Our body has inbuilt signals to tell us when we’re hungry, and need to eat; or tired, and need to sleep. Without body awareness, we often ignore these important signals from our body. Neglecting our basic need for rest, food, and digestion, can affect our physical and mental health. As our body awareness improves, we can better respond to our own needs.
Body awareness can help improve emotions too. Most emotions are felt physically as well as mentally. For instance, when we are nervous, we may feel it in our stomach. When we are angry, we may flush red and feel our heart rate increase.

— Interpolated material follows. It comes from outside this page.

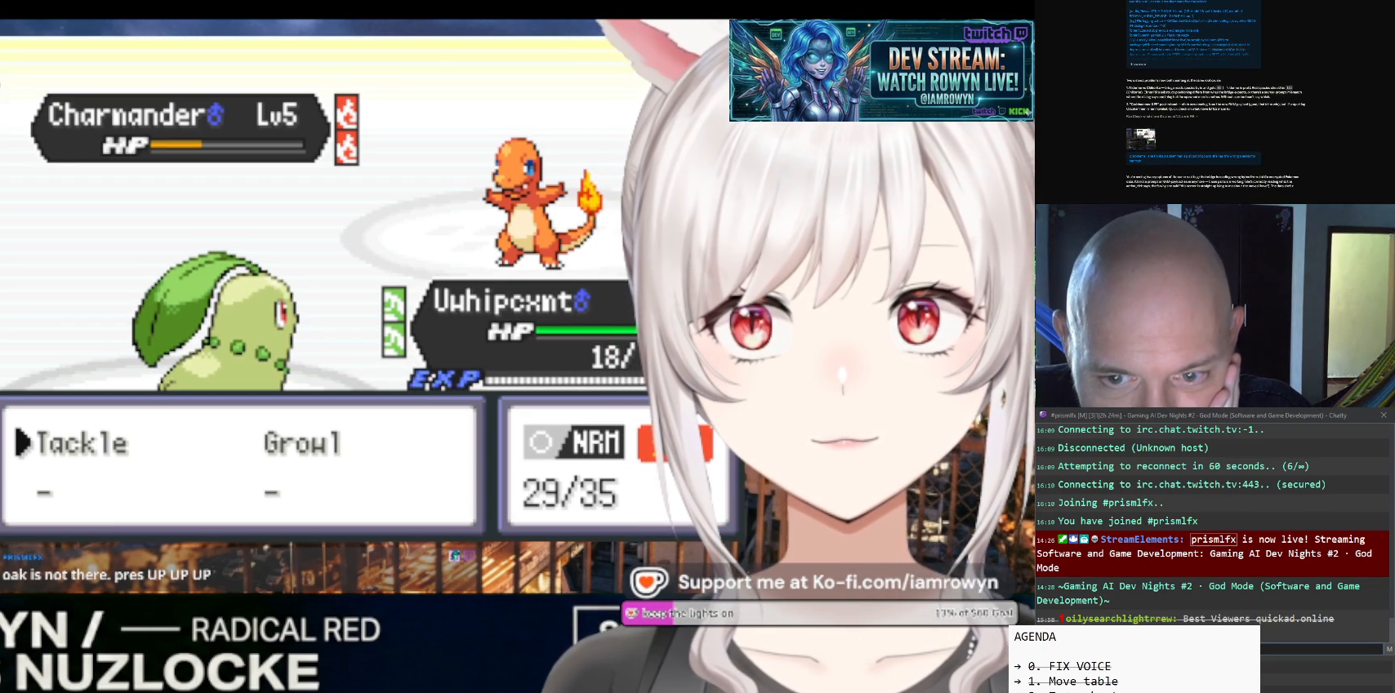
{"buttons": ["A"], "events": []}
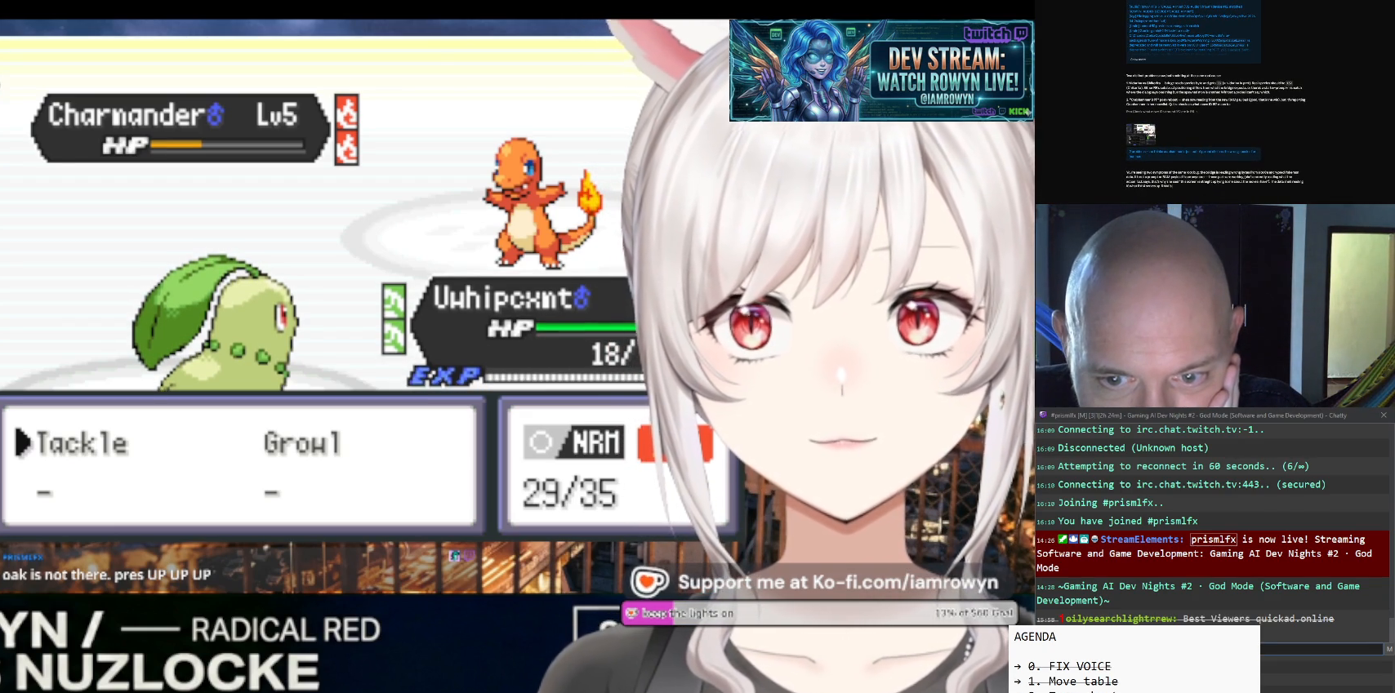
{"buttons": ["A"], "events": []}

The physical aspects of our emotions often begin before the feelings even come into our consciousness. By improving body awareness, it becomes easier to identify and understand emotions based on small changes in the body.
Try these exercises to increase your body awareness and develop your understanding of your body and how it responds.
Begin by focusing your attention on the outside world. Become aware of what you are noticing. You could use the words “I am aware of …” to help you focus. For instance, “I am aware of the cars driving past”, “I am aware of the colour of the carpet”, “I am aware of the smell of cooking”, etc.
Once you have become aware of what is going on around you, move your focus to your body and its physical sensations. This is what we call the internal world. Still use the words “I am aware of …to help you. For instance “I am aware of feeling warm”, “I am aware of stiffness in my shoulders”, “I am aware of my stomach making noises”, etc.
Now shuttle between the internal and external awareness. This might be something like “I am aware of the chair against my leg”, “I am aware of the light coming from outside the window”, “I am aware my back is rounded”, “I am aware of the birds singing” etc.
This exercise only takes a few moments to practice and can be done throughout the day, whenever you have a spare minute. It helps to separate and appreciate the difference between your internal and external worlds.
Close your eyes. Start with your toes and gradually moving up your body ask yourself “Where am I tense?” Whenever you discover a tense area exaggerate it slightly so you can become more aware of it. Be aware of the muscles in your body that are tense, but don’t try and do anything about it. Next say to yourself “I am tensing my neck muscles…I am creating tension in my body…It is me who is doing it.” We produce our own muscular tension. Now, become aware of anything that is going on in your life that may be causing the tension in your body and think about what you could do to change it.
Developing body awareness involves passively observing your body and its actions without thinking in terms of “good,” “bad,” “attractive” or “unattractive.” You can think of it like being a scientist investigating yourself. The aim is to detach yourself from personal criticism, and just be interested in perceiving, understanding, and accepting your body exactly as it is.
This nonjudgmental awareness toward our bodies helps foster greater self-acceptance.